Qu'ils soient dû à un je m'en foutisme total, un je m'en foutisme partiel, un désaveu du système électoral, du système politique et/ou économique, les chiffres de l'abstentionnisme et de l'absence pure et simple d'inscription sur les listes électorales ne sont ni anecdotiques, ni secondaires.
On ne peut se contenter, élection après élection, comme c'est le cas jusqu'à présent, de s'en alarmer dans les médias le temps de la mise en place des équipes gouvernementales pour s'en désintéresser aussitôt.
En effet, s'il existait vraiment parmi les abstentionnistes et les non-inscrits des espèces de grands nigauds infantiles, dont les "absences" n'exprimeraient rien, ni une absence de représentation parmi les candidats, ni un désaccord avec le système électoral, politique, et/ou économique, que dire d'une société qui laisserait perdurer une telle situation, ou plus exactement que dire de dirigeants qui ne permettraient même pas à cette société d'y pallier?
Que cette situation les arranges ou non, elle représente un déni de démocratie flagrant. Et leur peu d'intérêt ne serait-ce qu'à permettre l'éducation citoyenne d'un pan entier de la population qu'ils jugent si immature, voir médiocre?

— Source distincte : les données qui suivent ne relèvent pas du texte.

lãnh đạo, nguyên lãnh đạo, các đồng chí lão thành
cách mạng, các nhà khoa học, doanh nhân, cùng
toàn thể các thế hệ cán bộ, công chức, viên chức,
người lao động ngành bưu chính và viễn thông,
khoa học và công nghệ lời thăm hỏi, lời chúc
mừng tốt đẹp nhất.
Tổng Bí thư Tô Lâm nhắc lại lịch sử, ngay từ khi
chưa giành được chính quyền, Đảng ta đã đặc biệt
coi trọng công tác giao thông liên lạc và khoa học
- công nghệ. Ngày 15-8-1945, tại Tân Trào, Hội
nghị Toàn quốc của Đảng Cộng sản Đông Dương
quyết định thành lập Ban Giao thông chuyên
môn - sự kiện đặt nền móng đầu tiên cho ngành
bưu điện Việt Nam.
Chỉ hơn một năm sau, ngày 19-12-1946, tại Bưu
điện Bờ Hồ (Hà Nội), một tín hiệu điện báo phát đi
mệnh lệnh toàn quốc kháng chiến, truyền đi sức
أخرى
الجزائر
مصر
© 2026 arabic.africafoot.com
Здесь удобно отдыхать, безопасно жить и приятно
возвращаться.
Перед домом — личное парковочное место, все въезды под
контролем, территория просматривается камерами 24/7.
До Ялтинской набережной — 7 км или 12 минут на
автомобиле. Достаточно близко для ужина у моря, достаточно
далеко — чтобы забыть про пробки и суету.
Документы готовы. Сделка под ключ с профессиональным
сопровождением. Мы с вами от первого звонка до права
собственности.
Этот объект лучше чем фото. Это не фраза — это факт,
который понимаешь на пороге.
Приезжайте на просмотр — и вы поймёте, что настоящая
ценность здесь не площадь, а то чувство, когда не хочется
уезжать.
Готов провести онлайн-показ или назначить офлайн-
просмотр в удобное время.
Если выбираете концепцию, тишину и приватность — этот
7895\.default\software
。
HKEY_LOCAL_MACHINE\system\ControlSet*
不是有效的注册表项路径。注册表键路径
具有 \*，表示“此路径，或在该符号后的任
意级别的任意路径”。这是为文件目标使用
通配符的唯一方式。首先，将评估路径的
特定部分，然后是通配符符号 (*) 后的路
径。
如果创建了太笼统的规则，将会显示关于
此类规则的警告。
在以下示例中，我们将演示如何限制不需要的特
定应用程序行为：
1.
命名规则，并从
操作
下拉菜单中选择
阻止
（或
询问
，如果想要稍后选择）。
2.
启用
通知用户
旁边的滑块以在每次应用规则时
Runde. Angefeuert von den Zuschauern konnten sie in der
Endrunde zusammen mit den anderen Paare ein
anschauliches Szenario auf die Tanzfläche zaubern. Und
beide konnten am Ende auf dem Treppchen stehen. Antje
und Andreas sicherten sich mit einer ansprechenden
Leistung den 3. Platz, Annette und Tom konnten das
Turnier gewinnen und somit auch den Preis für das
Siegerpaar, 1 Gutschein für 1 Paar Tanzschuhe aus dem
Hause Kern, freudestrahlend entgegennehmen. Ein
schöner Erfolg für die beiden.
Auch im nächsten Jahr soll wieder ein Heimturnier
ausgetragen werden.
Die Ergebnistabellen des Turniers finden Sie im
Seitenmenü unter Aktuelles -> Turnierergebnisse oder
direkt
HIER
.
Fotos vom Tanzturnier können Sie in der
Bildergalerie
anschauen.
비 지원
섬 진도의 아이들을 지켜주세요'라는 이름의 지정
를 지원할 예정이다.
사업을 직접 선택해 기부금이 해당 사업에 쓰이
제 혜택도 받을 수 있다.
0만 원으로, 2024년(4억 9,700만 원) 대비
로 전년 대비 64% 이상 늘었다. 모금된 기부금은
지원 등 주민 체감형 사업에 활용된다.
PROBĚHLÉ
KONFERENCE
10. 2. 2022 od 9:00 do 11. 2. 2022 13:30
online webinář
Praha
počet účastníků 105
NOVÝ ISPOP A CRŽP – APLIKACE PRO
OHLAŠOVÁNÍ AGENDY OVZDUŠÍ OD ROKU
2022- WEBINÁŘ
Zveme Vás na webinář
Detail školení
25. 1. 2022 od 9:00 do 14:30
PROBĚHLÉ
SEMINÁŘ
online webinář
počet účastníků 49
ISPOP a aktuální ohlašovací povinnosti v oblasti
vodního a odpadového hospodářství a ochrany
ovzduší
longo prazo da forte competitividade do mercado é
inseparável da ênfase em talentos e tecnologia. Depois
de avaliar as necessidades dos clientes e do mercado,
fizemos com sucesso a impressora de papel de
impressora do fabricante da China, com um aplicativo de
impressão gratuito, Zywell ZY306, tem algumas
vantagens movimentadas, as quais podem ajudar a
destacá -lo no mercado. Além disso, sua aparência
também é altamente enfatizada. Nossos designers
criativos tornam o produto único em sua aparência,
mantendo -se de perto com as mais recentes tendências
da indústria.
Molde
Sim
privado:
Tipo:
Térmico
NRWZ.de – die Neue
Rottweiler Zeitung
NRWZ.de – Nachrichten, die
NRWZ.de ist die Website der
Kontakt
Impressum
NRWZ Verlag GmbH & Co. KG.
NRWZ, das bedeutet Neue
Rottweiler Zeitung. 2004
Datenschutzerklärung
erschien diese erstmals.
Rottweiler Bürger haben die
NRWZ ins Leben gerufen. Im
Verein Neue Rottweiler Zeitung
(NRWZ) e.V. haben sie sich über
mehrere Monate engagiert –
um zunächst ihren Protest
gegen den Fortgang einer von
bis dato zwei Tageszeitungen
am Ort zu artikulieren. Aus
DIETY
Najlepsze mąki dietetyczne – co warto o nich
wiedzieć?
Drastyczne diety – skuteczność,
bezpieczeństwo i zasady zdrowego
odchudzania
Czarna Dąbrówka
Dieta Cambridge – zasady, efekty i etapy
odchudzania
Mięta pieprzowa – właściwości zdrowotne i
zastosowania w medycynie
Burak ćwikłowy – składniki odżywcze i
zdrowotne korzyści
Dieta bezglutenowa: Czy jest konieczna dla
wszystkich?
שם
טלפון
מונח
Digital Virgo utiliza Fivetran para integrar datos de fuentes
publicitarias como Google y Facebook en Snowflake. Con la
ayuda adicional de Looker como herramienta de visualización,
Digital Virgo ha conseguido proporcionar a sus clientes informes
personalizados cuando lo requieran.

Une chose est sûre aujourd'hui en tout cas, c'est que si ces absents des scrutins étaient aussi immatures qu'on se plaît à le laisser entendre, ils le seraient toutefois bien moins que ceux qui votent à la tête du client sans rien comprendre ni des enjeux, ni du fonctionnement électoral.
Et moins pratiques, aussi, ne se soumettant pas à la manipulation éhonté qu'on croit, dans les hautes sphères condescendantes, pouvoir se permettre avec ces sans-dents, ces pouilleux, ces pecnots en bras de chemise, bas-peuple supposé incapable de jamais voir le pot-aux-roses.
Mesdames et messieurs de la fRance d'en haut, s'il vous reste encore suffisamment de monde à trahir, ce n'est pas tant dû à la bêtise de vos ouailles qu'à la marge de manœuvre que vous leur laissez, quand il suffit de l'accord de 22% d'entre eux pour vous en rendre maître. Il y a fort à parier que pas loin des 78% restants ne sont plus dupe depuis belle lurette, et si vous souhaitez regagner leur confiance, il va falloir vous montrer un tant soit peu honnête, suffisamment au moins pour ne plus faire les autruches abasourdies de constater les chiffres du désintérêt à ce jeu truqué.